(Problems to solve):
(1) Answer these about the opinion piece on Mumbai after the blasts:
(a) What does "maya nagari" mean?
(b) What share of the city's population lives in expensive slums?
(c) Which two things have saved Mumbai from greater degradation?
(2) Extend the opinion piece on Mumbai after the blasts, picking up after its final question about public sector land.

(Passage given):
Four days after the deadly blasts that rocked Mumbai, I am hugely relieved to find that thousands of Mumbaikars, like me, are tired of the paeans sung to the astonishing spirit of Mumbai. The praise about our resilience is beginning to grate, because it allows city officials and politicians to remain corrupt, slothful, inefficient and confident that Mumbai pauses only long enough to get people back on their feet and marches on.

 

Let us stop the rush to normalcy and examine why we have allowed Mumbai to be crippled by a venal administration and resolve to fight the rot with the same single-minded efficiency that lets us bounce back after every calamity. Today, the Right to Information Act and the judiciary’s support to public interest litigation (PIL) have saved Mumbai from greater degradation.

 

If Mumbaikars join mass campaigns or public interest petitions with the same zeal they showed in their rescue work after the blasts, we can transform this city. Here are few things that must be achieved by re-directing that famous Mumbai spirit.

 

The root cause of sloth and evil is, invariably, corruption. Mumbai is not called the ‘maya nagari’ (city of magic) only because paupers are able to make their fortunes in business or in tinsel town. It is also maya nagari for corrupt officials. That is why many top posts in the police, vigilance agencies, customs and income tax are auctioned off and captured by corrupt officials. The biggest bribe-mela is usually associated with municipal jobs and contracts.

 

This does not mean that there are no honest people in government offices— there are, and in fact they desperately need public support systems to help them stand up to corrupt colleagues. We need all those who were out on the streets donating blood or helping people 2 a.m. on Wednesday to join a ‘zero tolerance for corruption’ campaign.

 

Mumbai’s second big problem is the land mafia. In collusion with politicians, they have kept Mumbai so cramped that every precious inch of land costs a bomb and 60% of the population lives in expensive slums. Today, institutional investors are driving prices even higher through speculation. Let us stop listening to bleeding-heart statements from industrialists; when it comes to land grabbing they are either active participants or silent spectators in the process of corrupting the system, changing rules and gobbling up public property.

 

We have already lost the battle for a legitimate share of the mill lands that were gifted to industrialists at discounted rates a century ago. Today they are private goldmines that continue to break development control rules. For obviously reasons, politicians are happy to release bus stations, Expressways and public sector dairy’s for development by the private sector, but how about asking public sector monoliths sitting on vast tracts of land gifted to them by the government to donate some of it for public amenities?

(Dataset records):
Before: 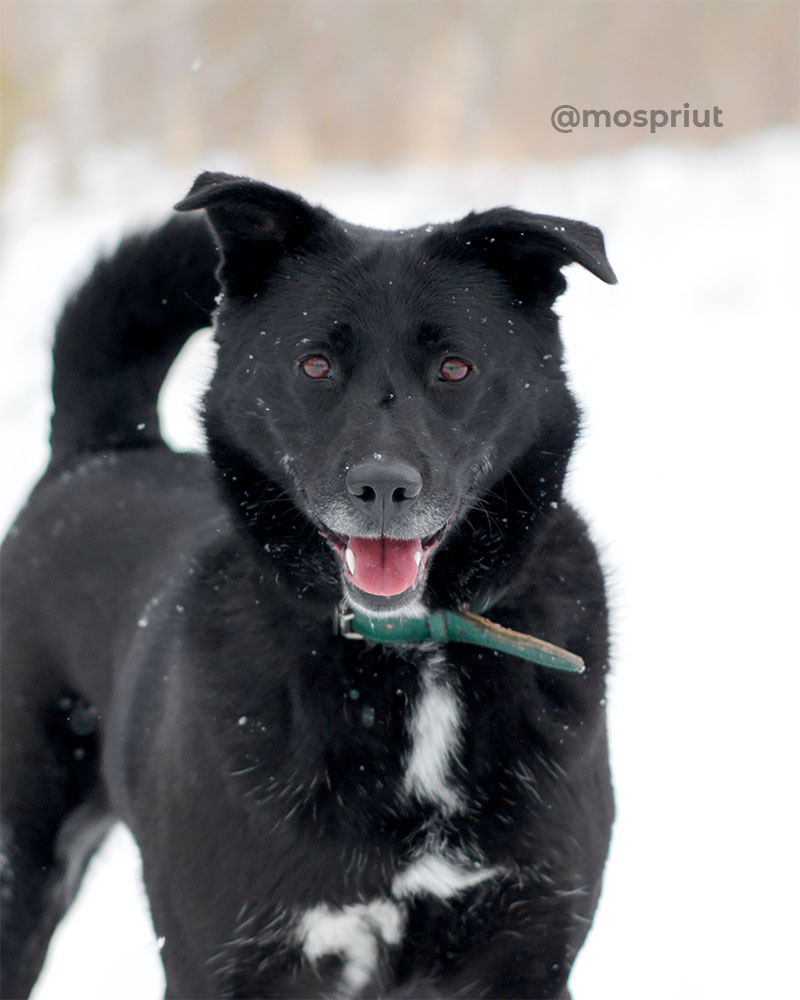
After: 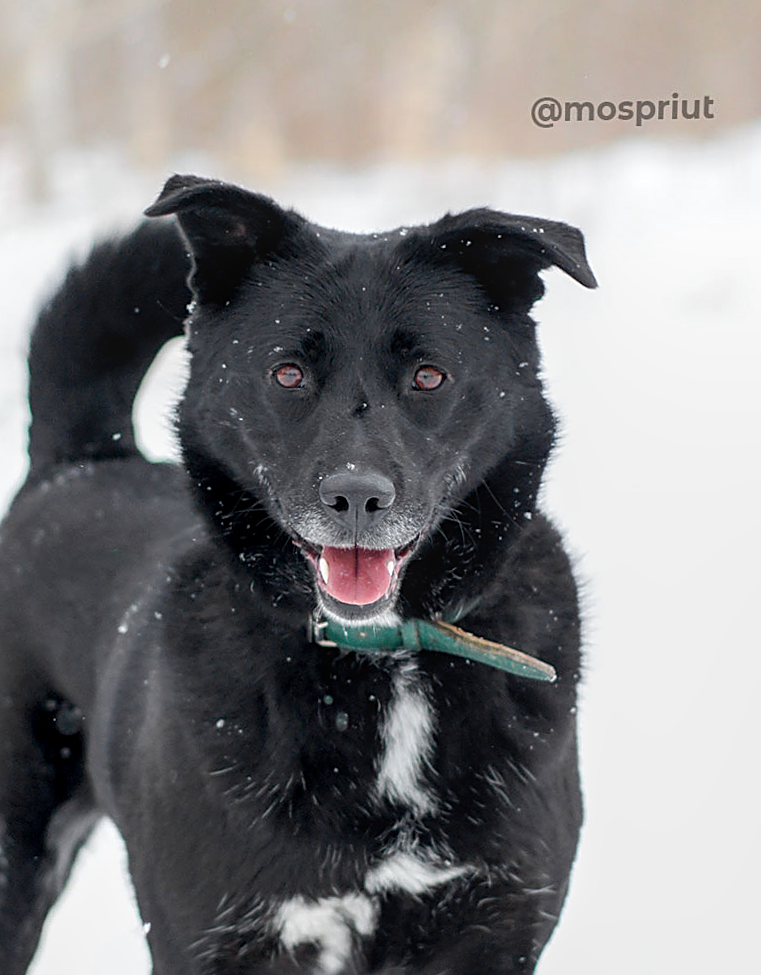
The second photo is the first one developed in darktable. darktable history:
rotate and perspective: rotation 0.074°, lens shift (vertical) 0.096, lens shift (horizontal) -0.041, crop left 0.043, crop right 0.952, crop top 0.024, crop bottom 0.979
local contrast: on, module defaults
sharpen: on, module defaults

(Answers to the exercise):
(1)
(a) City of magic.
(b) 60%.
(c) The Right to Information Act and the judiciary's support to public interest litigation (PIL).

(2)
 

The Bombay Port Trust, Mumbai’s biggest land owner, must be asked to part with a track of land that will reduce traffic congestion by opening up another artery to the suburbs and will allow uniform development of the city. Last week, I was stunned to discover how much of excess land is owned by the Nehru Science Centre that runs parallel to the numbingly-crowded E. Moses Road extending from Worli to the race course. This is public land gifted at some point of time to the Centre.

 

How about reclaiming a part of it to broaden roads leading to newly developed shopping and office centres in Lower Parel; or to rehabilitate the clutter of slums and garages that block precious road space; or to build a much needed parking block? If Mumbaikars contribute their personal time and money during calamities, why can’t public sector companies do their bit by donating a little land to let the city breathe more easily? The next time leaders from Delhi come here to shed crocodile tears at our plight, let us make specific demands and monitor the progress.

 

Now look at the Mumbai police. Once known for efficiency, it now makes news for corruption, inefficiency or raping hapless citizens. But we are equally guilty of ignoring obvious evidence of the stress that they work under. Remember the constable at the airport who killed his superior out of frustration? Or the several cases of suicide by depressed cops that get no more than a couple of paragraphs in the newspapers? So many of them are saddled with the frustrating, dead-end job of protecting corrupt politicians. Surely nobody joins the police force to do that. Can we expect them not to turn cynical?

 

Home Minister R.R. Patil kept the police so busy shutting down dance bars that had no time to worry about public security. All he has done is to push bar girls into full scale prostitution and also endangered the city. He must now be asked to ruthlessly withdraw superfluous security cover to politicians who use the posse of policeman as a status symbol.

 

Let us also persuade Raj Thackarey and former police commissioner M.N. Singh to set an example by voluntarily giving up State security. The former can afford private security and show he is different and the latter was trained to protect others.

 

Finally, let us look at the Railways. It has been a decade-long demand of Mumbaikars that the local railway route must be spun off into a separate undertaking so that special attention can be focussed on its needs.

 

A combination of corruption, apathy and lack of accountability has ensued that land along the railways track is dangerously blocked by encroachments that are supported by politicians, the entrance to railways stations is choked with illegal shops and commuters are forced to dodge hundreds of hawkers who occupy every footbridge. A senior journalist discovered that local stations do not even have basic first air or a stretcher to deal with emergencies even though 6.5 million people commute everyday.

 

These are just a few things that can help transform Mumbai if propelled by the indomitable spirit of its people.